C’était le 21 avril 2002, on s’en souvient. Ce jour-là, 4,804 millions de votants choisissent Jean-Marie Le Pen et 667.000 Bruno Mégret. On atteint ainsi le total de 5.471 millions de voix au profit de l’extrême-droite. Il est donc crédible d’imaginer que cette masse se retrouve dans les résultats du 29 mai dernier, ce qui fait de l’extrême-droite la première force du "non". La seconde paraît être l’extrême-gauche. 1,630 million de suffrages pour Arlette Laguiller, 1,210 pour Olivier Besancenot, 132.000 voix pour Daniel Glukstein : 2,972 millions de voix portent cet extrême à un niveau qu’il n’avait jamais connu depuis l’après-guerre et dont on peut penser qu’il s’est retrouvé, à une hauteur similaire, dans les urnes du référendum. En 2002, Jean-Pierre Chevènement, candidat à la présidence de la République, réunissait sur son nom 1,518 million d’électeurs. Ceux-ci, séduits par son discours républicain, ont dû logiquement voter "non", tout comme les électeurs de Jean Saint-Josse, 1,204 millions de votants il y a trois ans, défenseurs de la "chasse et des traditions" et pour cela résolument et durablement hostiles "aux fonctionnaires" de Bruxelles.

Cinquième force organisée dans le "non" du 29 mai 2005 : le parti communiste. En 2002, son candidat, Robert Hue, réunissait sur son nom 960.000 votants, soit trois fois moins que le total d’extrême-gauche. Sur cette base, Marie-George Buffet, actuelle dirigeante du PCF, aurait bien moins d’importance que ne le suggère, par exemple, sa présence médiatique durant la campagne référendaire. Récapitulons : extrême-droite, plus extrême-gauche, plus électorat chevénementiste, plus les "chasseurs" de Saint-Josse, plus les communistes : le total culmine à 12,125 millions de voix sur un total de 15,449 millions de "non". Ajoutons encore l’électorat de deux candidates de l’élection présidentielle, la radicale de gauche Christiane Taubira et la catholique de l’UMP Christine Boutin (respectivement 660.000 et 339.000), qui appelaient toutes les deux à voter "non" le 29 mai dernier, et on parvient à un total potentiel des "non" de 13,124 suffrages. Pour verrouiller la démonstration, une dernière opération est nécessaire. 15,449 millions de "non" moins 13,124 millions de voix issues des divers électorats du 21 avril 2002 : il reste à attribuer 2,325 millions de voix. Lors de l’élection présidentielle, il y a trois ans, Lionel Jospin recueillait 4,610 millions de voix. S’il est admis que lors du référendum du 29 mai, l’électorat socialiste s’est coupé en deux, on peut admettre que le reliquat d’environ 2,3 millions voix permet d’identifier de manière correcte la division de l’électorat socialiste représenté, entre autres, par Laurent Fabius.

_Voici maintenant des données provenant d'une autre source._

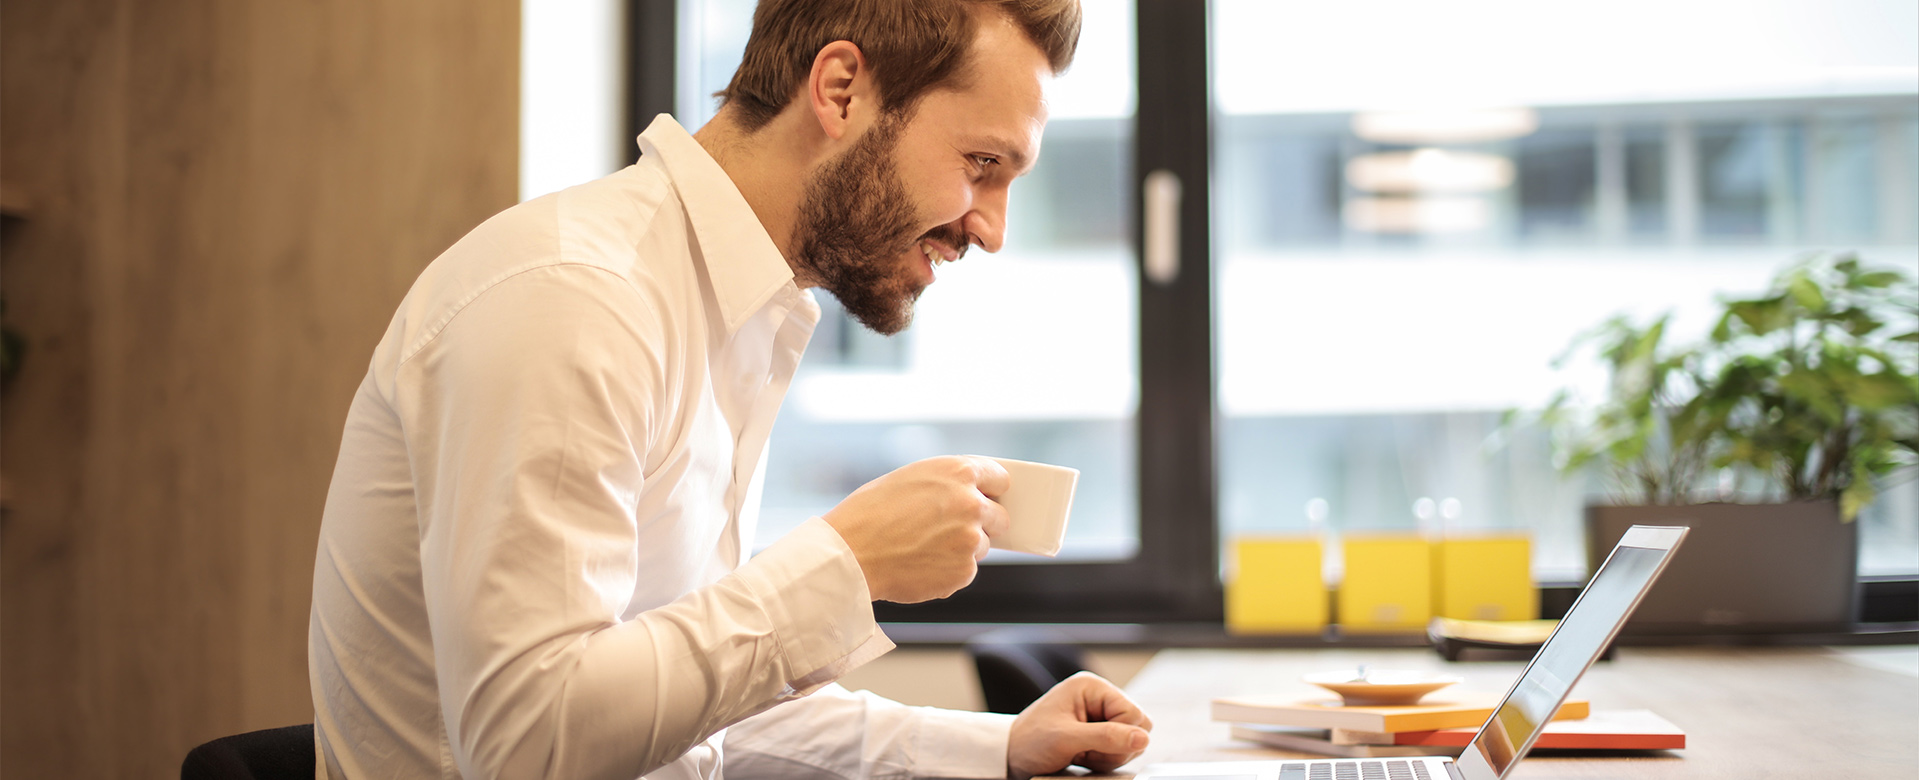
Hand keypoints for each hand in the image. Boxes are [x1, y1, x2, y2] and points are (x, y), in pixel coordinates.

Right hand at [822, 455, 1010, 602]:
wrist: (850, 554)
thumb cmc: (870, 513)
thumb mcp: (910, 478)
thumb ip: (947, 484)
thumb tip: (972, 494)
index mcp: (958, 472)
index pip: (1000, 478)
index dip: (990, 490)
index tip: (987, 498)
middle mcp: (971, 503)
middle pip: (999, 516)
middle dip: (982, 523)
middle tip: (952, 529)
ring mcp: (970, 540)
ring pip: (981, 546)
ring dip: (961, 549)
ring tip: (922, 548)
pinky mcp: (964, 571)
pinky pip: (965, 571)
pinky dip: (948, 571)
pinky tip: (919, 564)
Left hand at [1007, 672, 1152, 779]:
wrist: (1011, 757)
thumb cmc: (1030, 742)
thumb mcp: (1066, 739)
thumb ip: (1106, 737)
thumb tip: (1142, 738)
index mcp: (1092, 687)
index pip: (1134, 713)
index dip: (1121, 736)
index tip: (1092, 745)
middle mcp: (1099, 698)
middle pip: (1138, 726)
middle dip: (1116, 747)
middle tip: (1086, 752)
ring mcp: (1100, 715)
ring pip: (1132, 741)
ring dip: (1109, 756)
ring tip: (1081, 755)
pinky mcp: (1099, 732)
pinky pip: (1120, 750)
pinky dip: (1105, 760)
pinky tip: (1084, 758)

En résumé, et en s’appuyant sur le précédent de l’élection présidentielle de 2002, il paraît juste et fondé de dire que le Front national est la première force du "non" au traité constitutionnel européen. L’extrême-gauche représente la deuxième force, l’électorat socialiste la troisième, le nationalisme de gauche la quatrième, le villièrisme des traditions et de la chasse la cinquième, le parti communiste la sixième. Ainsi, s’il est juste de dire que le "non" a gagné lors du dernier référendum, il n’en apparaît pas moins difficile, sinon impossible, de fonder aujourd’hui une candidature à l’élection présidentielle sur cette victoire, tant les forces qui se sont retrouvées à un moment dans les urnes apparaissent émiettées et contradictoires.